Your instructions
Where a line in the records below includes "down", pull that line out.
>>
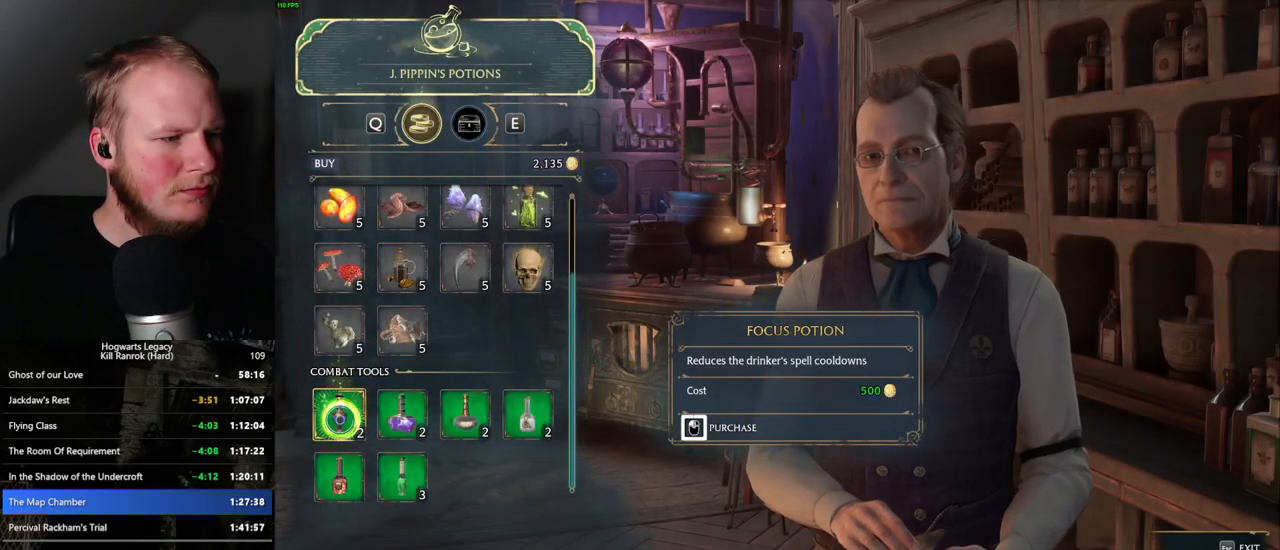
{"keys": [], "mouse": ["left"], "events": [[317, "mouse_left", "up"], [384, "mouse_left", "down"]]}
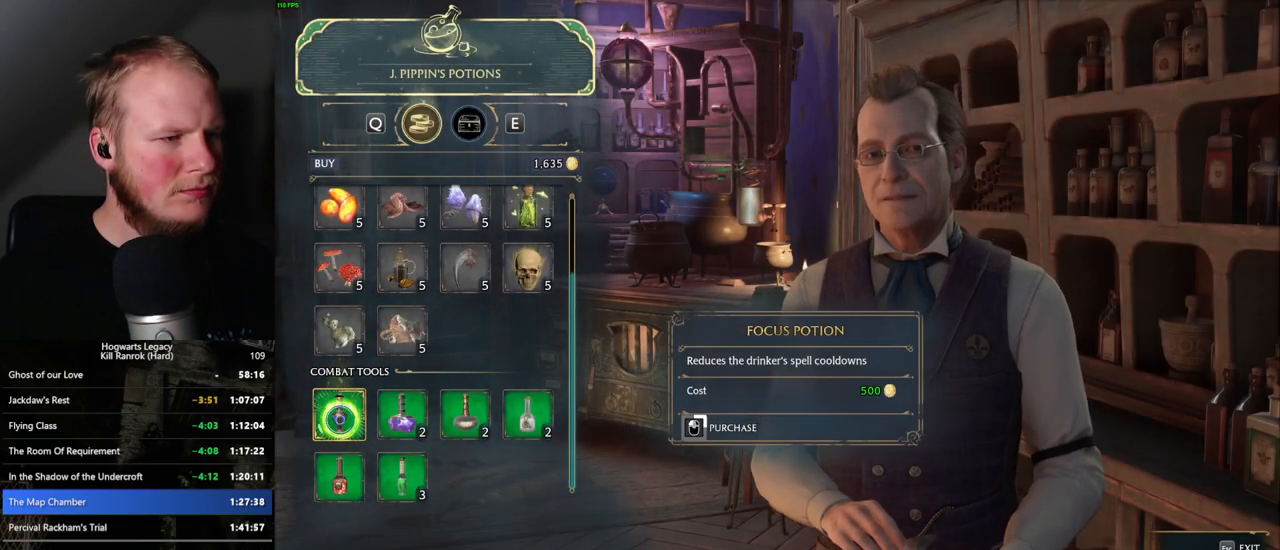
{"keys": [], "mouse": ["left"], "events": []}
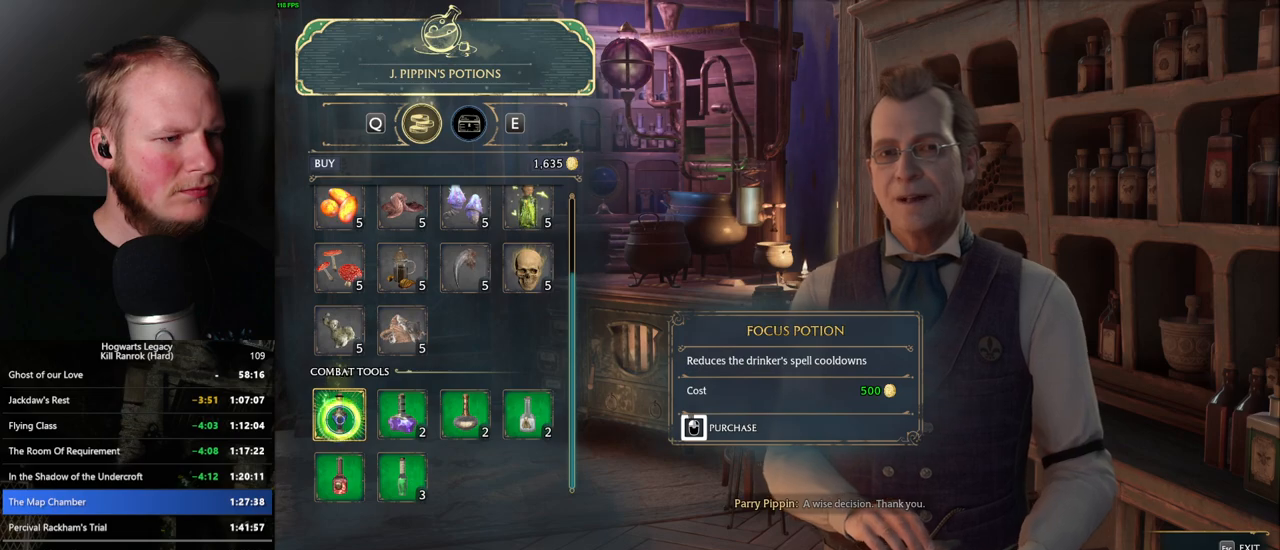
{"keys": [], "mouse": ["left"], "events": []}
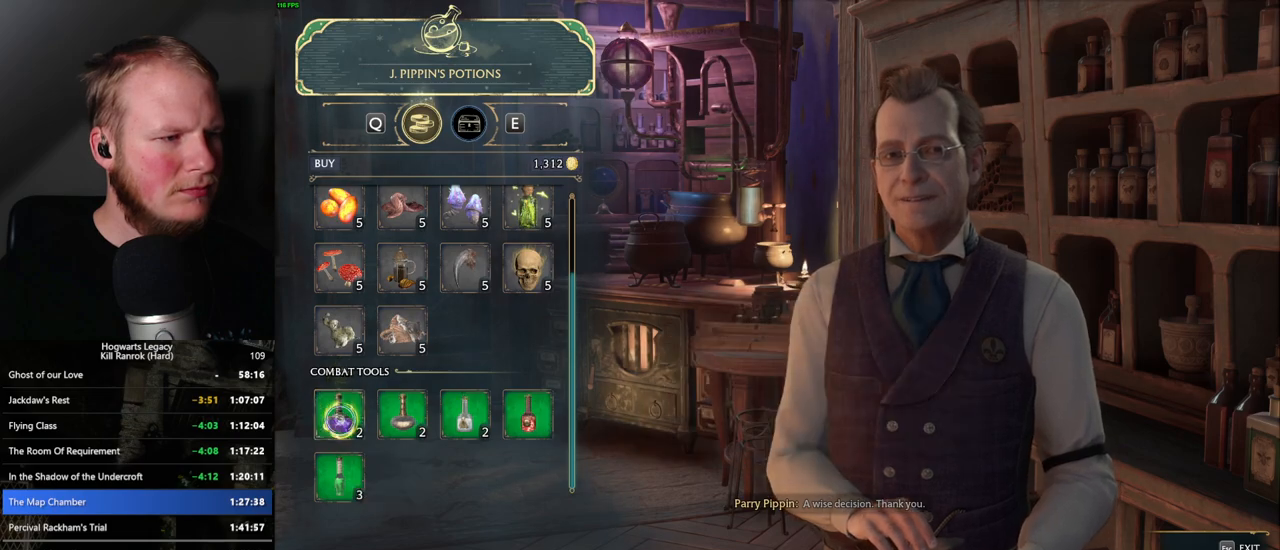
{"keys": [], "mouse": ["left"], "events": [[67, "mouse_left", "up"], [367, "mouse_left", "down"]]}
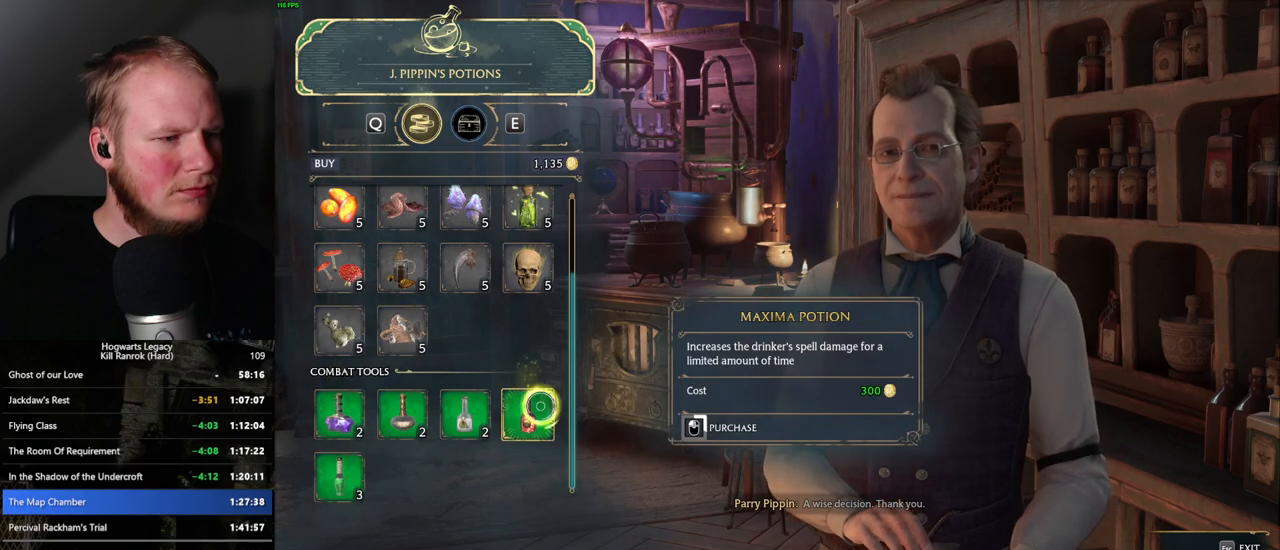
{"keys": [], "mouse": ["left"], "events": []}
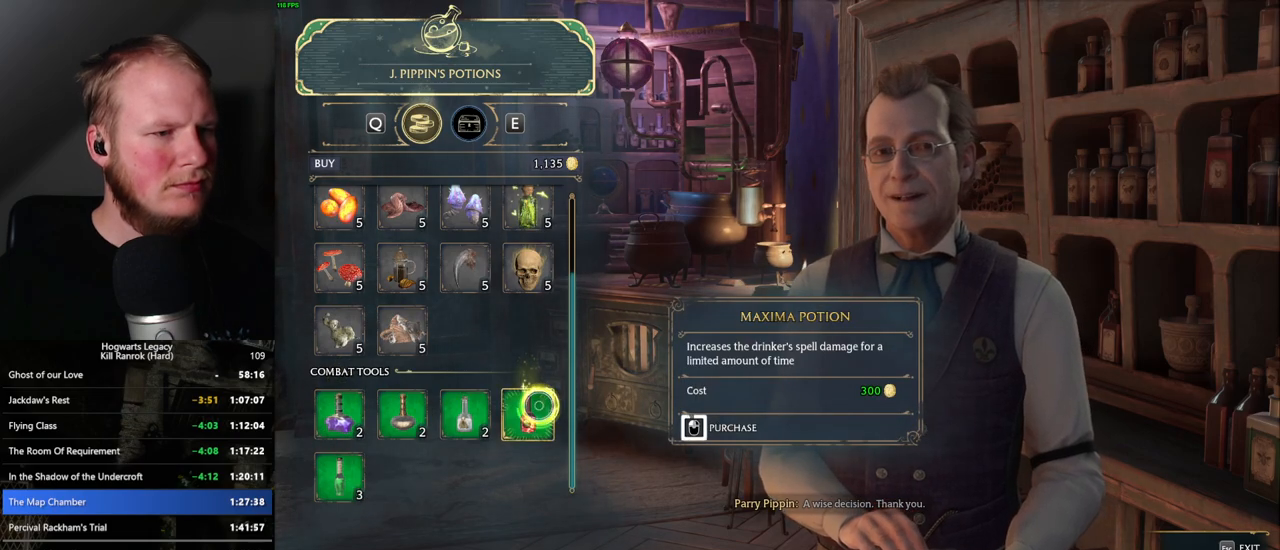
{"keys": ["escape"], "mouse": ["left"], "events": [[500, "escape", "down"]]}
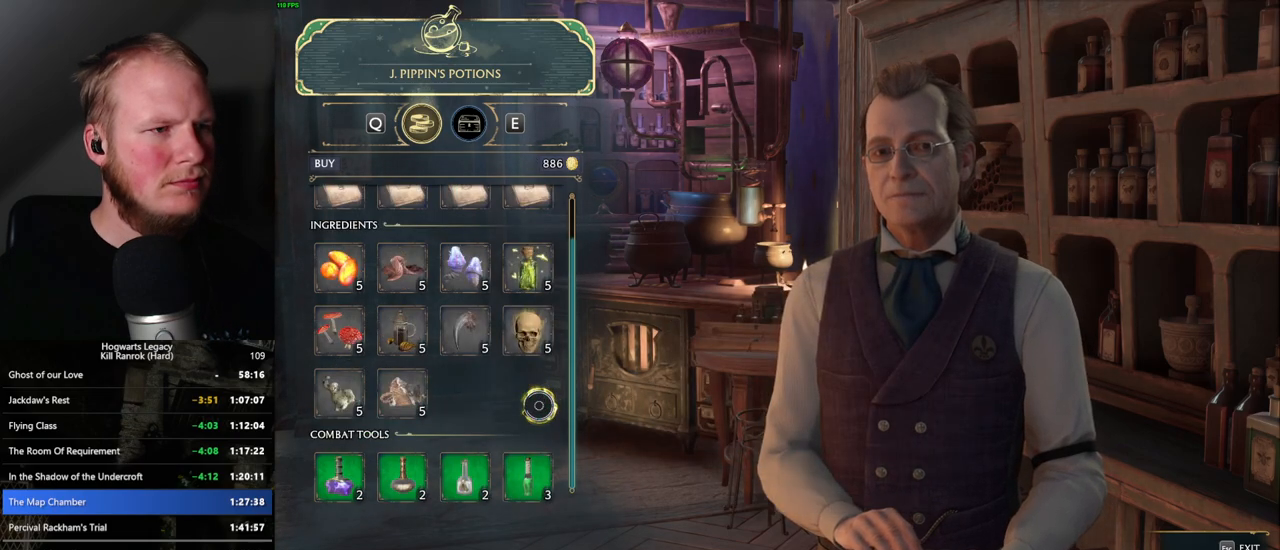
{"keys": [], "mouse": [], "events": [[17, "mouse_left", "up"], [100, "escape", "up"]]}
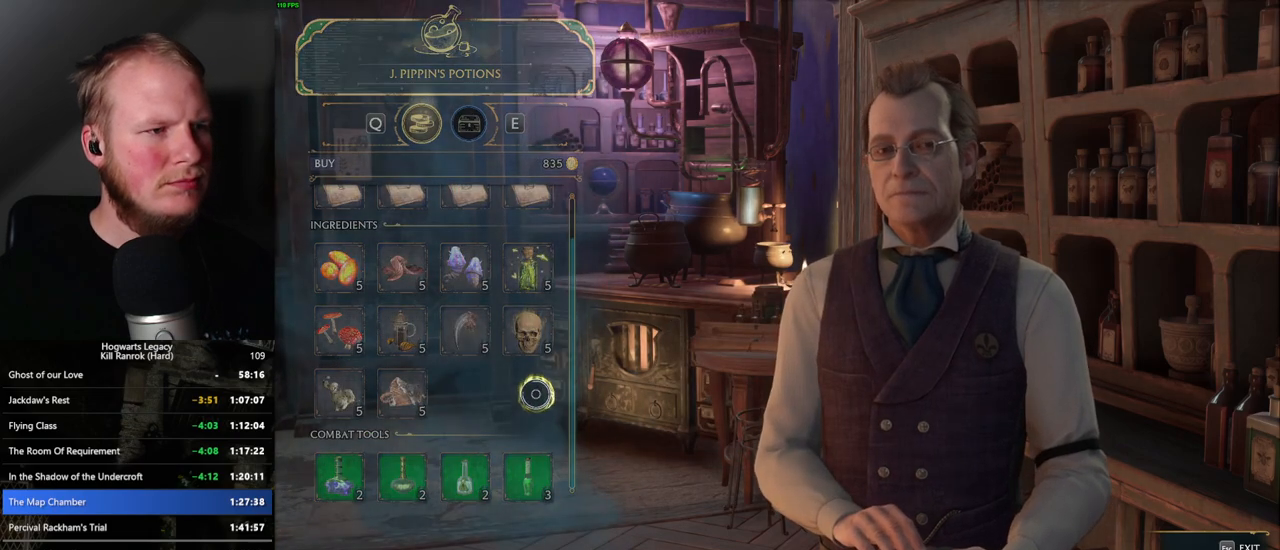
{"keys": [], "mouse": [], "events": []}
<<
Final answer
{"keys": [], "mouse": ["left"], "events": [[317, "mouse_left", "up"], [384, "mouse_left", "down"]]}
{"keys": [], "mouse": ["left"], "events": [[67, "mouse_left", "up"], [367, "mouse_left", "down"]]}
{"keys": ["escape"], "mouse": ["left"], "events": [[500, "escape", "down"]]}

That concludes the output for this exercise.